More exotic were the modified queue-folk. Wienand spied a tele-bless. The woman’s eyes had been replaced with optical lenses and the bulky, cable-pierced box of a storage drive jutted from the side of her skull. She had been inside the holy sepulchre of the Cathedral and was willing to allow others to access her sights and memories for the right price, thus passing on the holiness of the sanctuary without the irksome waiting.

Messenger cherubs — vat-grown winged creatures with angelic faces and dead eyes — flitted back and forth through the haze of incense above the milling crowd, carrying missives to and from the Cathedral offices. She decided to follow their course to keep her bearing as the crowd surged and rippled around her, edging ever closer to unity with the Emperor.

Although the mass of pilgrims gave her plenty of cover in which to hide, it also prevented Wienand from seeing if she was still being pursued. She was sure that whoever had followed her down the tunnel would have been close enough to track her progress into the multitude, and if they were in communication with others sworn to Veritus and his allies she might well be at the centre of a converging net.

She needed to get into the hab-blocks, effect a change of clothes — and preferably dye her hair — before disappearing altogether. Over the heads of the throng around her the inquisitor could see the top of an arched entrance to the nearest hab-block, about three hundred feet away. She started to head towards it, stepping past an elderly couple who had sat down on the ferrocrete with a small stove to brew a pot of some hot beverage or other. They were dressed in mendicant robes — undyed smocks given out for those that needed to sell the last of their belongings, including their clothes, for food and water.

‘Tai, dear?’ asked the old lady, offering up a much-chipped ceramic cup and saucer. ‘You seem in an awful hurry. Why not relax a moment and have a nice cup of tai?’

Wienand couldn’t help but grin at the lady’s attitude. To keep a tai set whilst dressed in charity rags demonstrated an adherence to a certain level of standards that gave Wienand a momentary lift in spirits.

‘No, thank you, but I appreciate the offer,’ said Wienand. She delved into a secret pocket inside her jacket and produced a brassy coin. On one side was the Inquisitorial symbol and on the other her personal mark. She handed the token to the old man and pointed to an Adeptus Arbites watch-tower about half a mile ahead. ‘When you get to the way-station, show them this. Say that Inquisitor Wienand instructs that they escort you to the front of the queue.’

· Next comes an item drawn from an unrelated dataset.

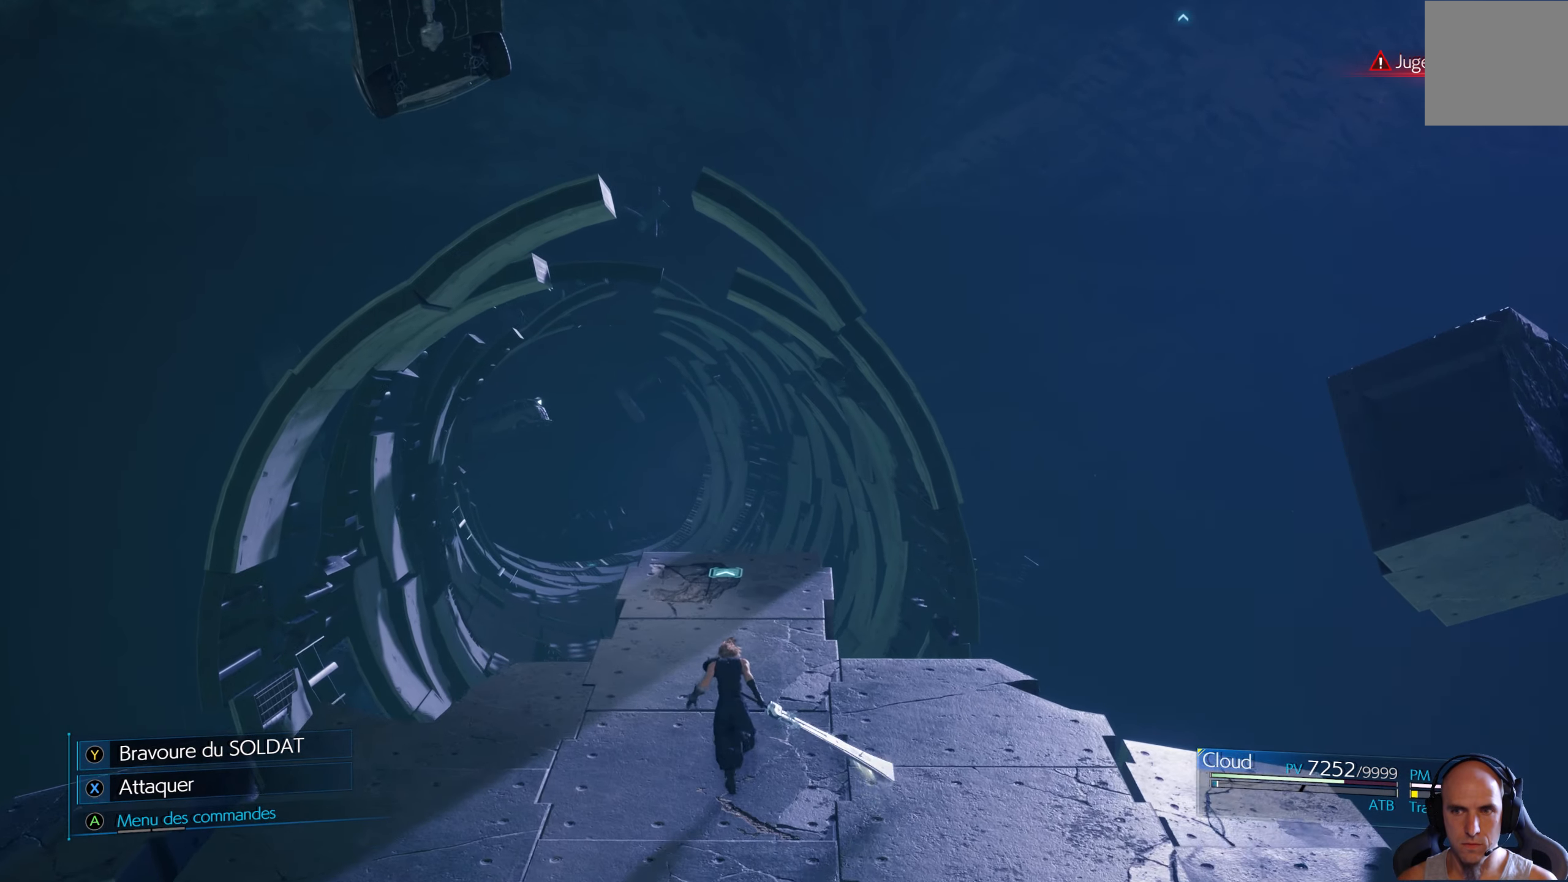
{"buttons": [], "left_stick": "up", "right_stick": "center", "events": []}
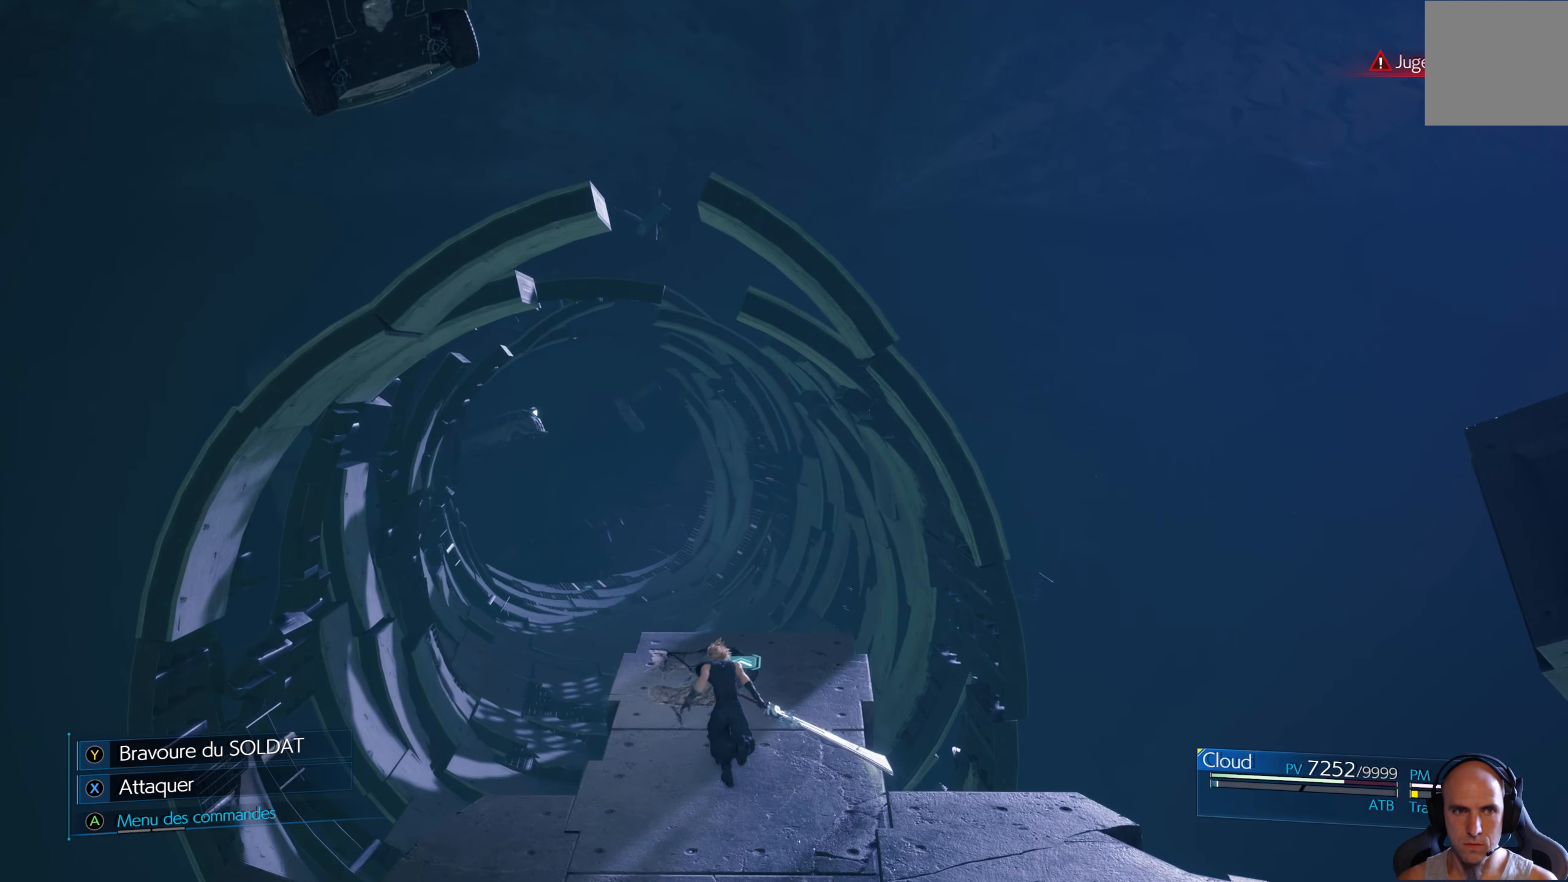
{"buttons": [], "left_stick": "up", "right_stick": "center", "events": []}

The couple looked at her wide-eyed, caught between shock and fear. Wienand winked and turned away.

At that moment she saw a commotion in the crowd about a dozen feet ahead of her. Someone was bulldozing their way through the pilgrims straight towards Wienand, smashing aside people in their haste.

With surprised shouts and angry yells the crowd parted, revealing a well-muscled man bulging out of the seams of a mendicant robe. The hood was thrown back as he sprinted towards her; he had an ageing, broad face with a squashed nose, and his bald scalp was crossed with three faint scars.

Wienand dragged free her bolt pistol but her attacker was shockingly fast and she did not have time to aim before he had reached her — she could not risk a wild shot with so many others around. The man’s hands were empty of weapons, she realised, and an out-thrust palm struck Wienand in the chest, hurling her back several yards, crashing through the brew set of the old couple, skidding and rolling across the rough ferrocrete.

The old man gave a shout, of pain rather than surprise, and lurched to his feet clutching his shoulder. Blood spurted between his fingers as he staggered a few steps and fell down to his knees.

Only here, as she lay on her back, did Wienand realise what was happening. The man’s face flashed from a memory of Rendenstein’s reports: Esad Wire, known as Beast Krule. It seemed that Vangorich was making his own play.

However, in the next instant she happened to look up and saw what it was that the Beast had also seen. In one of the hab windows on the far side of the avenue, about five hundred feet away, light glinted from a lens of some kind. Probably a telescopic gunsight.

Wienand rolled to her right out of pure instinct a moment before the sniper fired again, the high-velocity bullet cracking from the roadway where she had been moments before. Still dazed, Wienand did not resist when Beast Krule snatched the bolt pistol from her hand and turned towards the firer. There was something about his pose, the set of his shoulders and legs, the raw sturdiness of the man, which suggested some kind of endoskeletal bracing.